Wednesday, May 12, 2010

Every spore is sacred, every spore is good ...

When I was reading about mushrooms recently I learned about spore printing, whereby you place an opened mushroom, gills down, onto a piece of paper. Over the course of about 24 hours, enough spores fall out of the mushroom to create a print. Then, if you really know your spores, you can examine them to identify the precise parent mushroom species.

I imagined that the spores would be hard to see. Not so!

We picked our latest mushroom from the garden yesterday. I placed it on a piece of paper towel to catch the spores, and 24 hours later, I had my very first mushroom spore print:

These spores will be buried in some nice moist compost and kept in a gloomy place, to see if we can get some casings growing, and, in due course, more mushies. Fingers crossed!

Reading about growing mushrooms from spores on the internet, I'm left with the distinct impression that it's practically impossible to do, without a laboratory full of experts. We shall see. It certainly makes one wonder where the mushrooms in the backyard came from. Goodness only knows how nature ever coped before men in lab coats with sterile glassware arrived on the scene!

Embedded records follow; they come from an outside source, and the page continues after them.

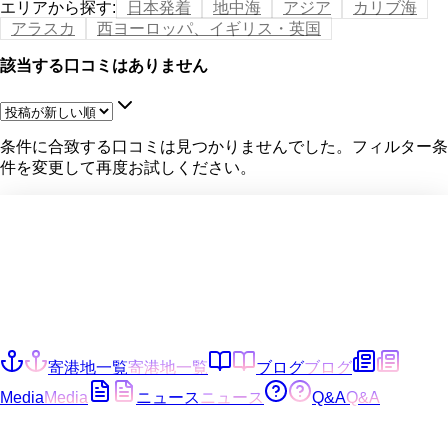
エリアから探す
:
日本発着
地中海
アジア
カリブ海
アラスカ
西ヨーロッパ、イギリス・英国
該当する口コミはありません
条件に合致する口コミは見つかりませんでした。フィルター条
件を変更して再度お試しください。
寄港地一覧
寄港地一覧
ブログ
ブログ
Media
Media
ニュース
ニュース
Q&A
Q&A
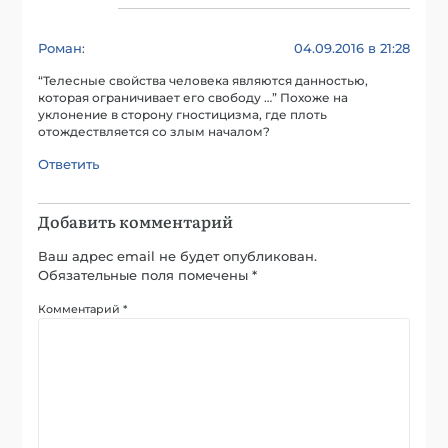
Роман
04.09.2016 в 21:28
:
“Телесные свойства человека являются данностью,
которая ограничивает его свободу …” Похоже на
уклонение в сторону гностицизма, где плоть
отождествляется со злым началом?
Ответить
Добавить комментарий
Ваш адрес email не будет опубликован.
Обязательные поля помечены
*
Комментарий
*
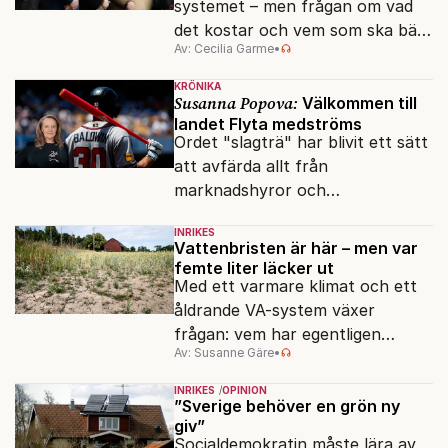
systemet – men frågan om vad
det kostar och vem som ska bära
Av: Cecilia Garme
•
notan är långt ifrån avgjord.
KRÖNIKA
Susanna Popova:
Välkommen till
landet Flyta medströms
Ordet "slagträ" har blivit ett sätt
att avfärda allt från
marknadshyror och
slöserikommissioner till frågor
INRIKES
om antisemitism.
Vattenbristen är här – men var
femte liter läcker ut
Med ett varmare klimat och ett
åldrande VA-system växer
frågan: vem har egentligen
Av: Susanne Gäre
•
ansvar för Sveriges
vattenresurser?
INRIKES
OPINION
”Sverige behöver en grön ny
giv”
Socialdemokratin måste lära av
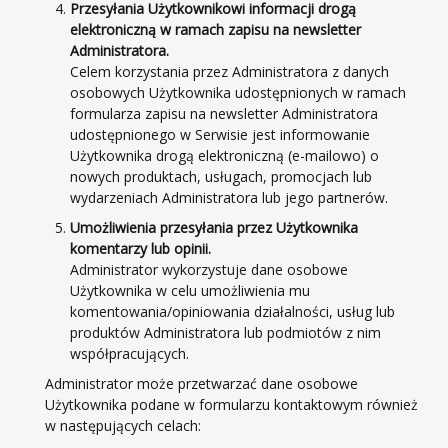
Przesyłania Użytkownikowi informacji drogą
elektroniczną w ramach zapisu na newsletter
Administratora.
Celem korzystania przez Administratora z danych
osobowych Użytkownika udostępnionych w ramach
formularza zapisu na newsletter Administratora
udostępnionego w Serwisie jest informowanie
Użytkownika drogą elektroniczną (e-mailowo) o
nowych produktach, usługach, promocjach lub
wydarzeniach Administratora lub jego partnerów.
Umożliwienia przesyłania przez Użytkownika
komentarzy lub opinii.
Administrator wykorzystuje dane osobowe
Użytkownika w celu umożliwienia mu
komentowania/opiniowania działalności, usług lub
produktów Administratora lub podmiotów z nim
współpracujących.
Administrator może przetwarzać dane osobowe
Użytkownika podane w formularzu kontaktowym również
w następujących celach:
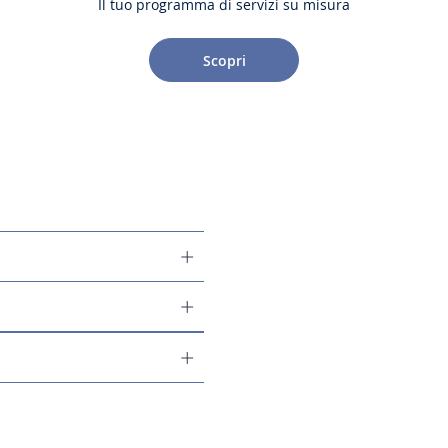
Il tuo programma di servizi su misura
Scopri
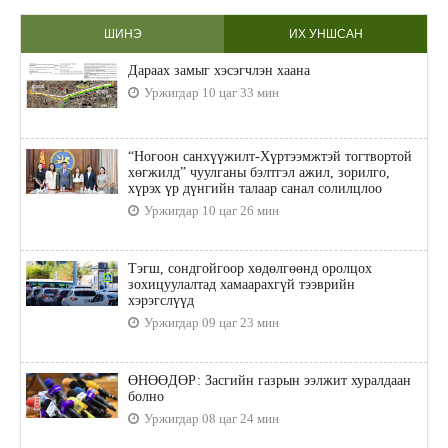
ШИНЭ
ИХ УНШСАН
Дараах замыг хэсэгчлэн хаана
Уржигдар 10 цаг 33 мин
“Ногоон санхүүжилт-Хүртээмжтэй тогтвортой
хөгжилд” чуулганы бэлтгэл ажил, зорилго,
хүрэх үр дүнгийн талаар санал солилцлоо
Уржигдар 10 цаг 26 мин
Тэгш, сондгойгоор хөдөлгөөнд оролцох
зохицуулалтад хамаарахгүй тээврийн
хэрэгслүүд
Уржигдар 09 цаг 23 мин
ӨНӨӨДӨР: Засгийн газрын ээлжит хуралдаан
болно
Уржигдар 08 цаг 24 мин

The title of my post was, of course, inspired by Monty Python:



  1. Now I understand about the oil spill in the Gulf being an act of god - it's because of heretics like you and me who have been wasting gallons of the stuff!

  2. I find mushrooms to be quite mysterious and enticing. "Stuff" happens under the ground ... then mushrooms grow up. Far more complex than just planting a seed and watching it come up (as cool and amazing as that is!).

    This thing of "you can only do it with complex expensive equipment" is just one more example of how our society always tries to tell us that more complexity (not less) is the answer to all of our problems.

  3. Have you read Paul Stamets' books on mushrooms? He has a fascinating vision.
    about Monthy Python: I had forgotten about that one!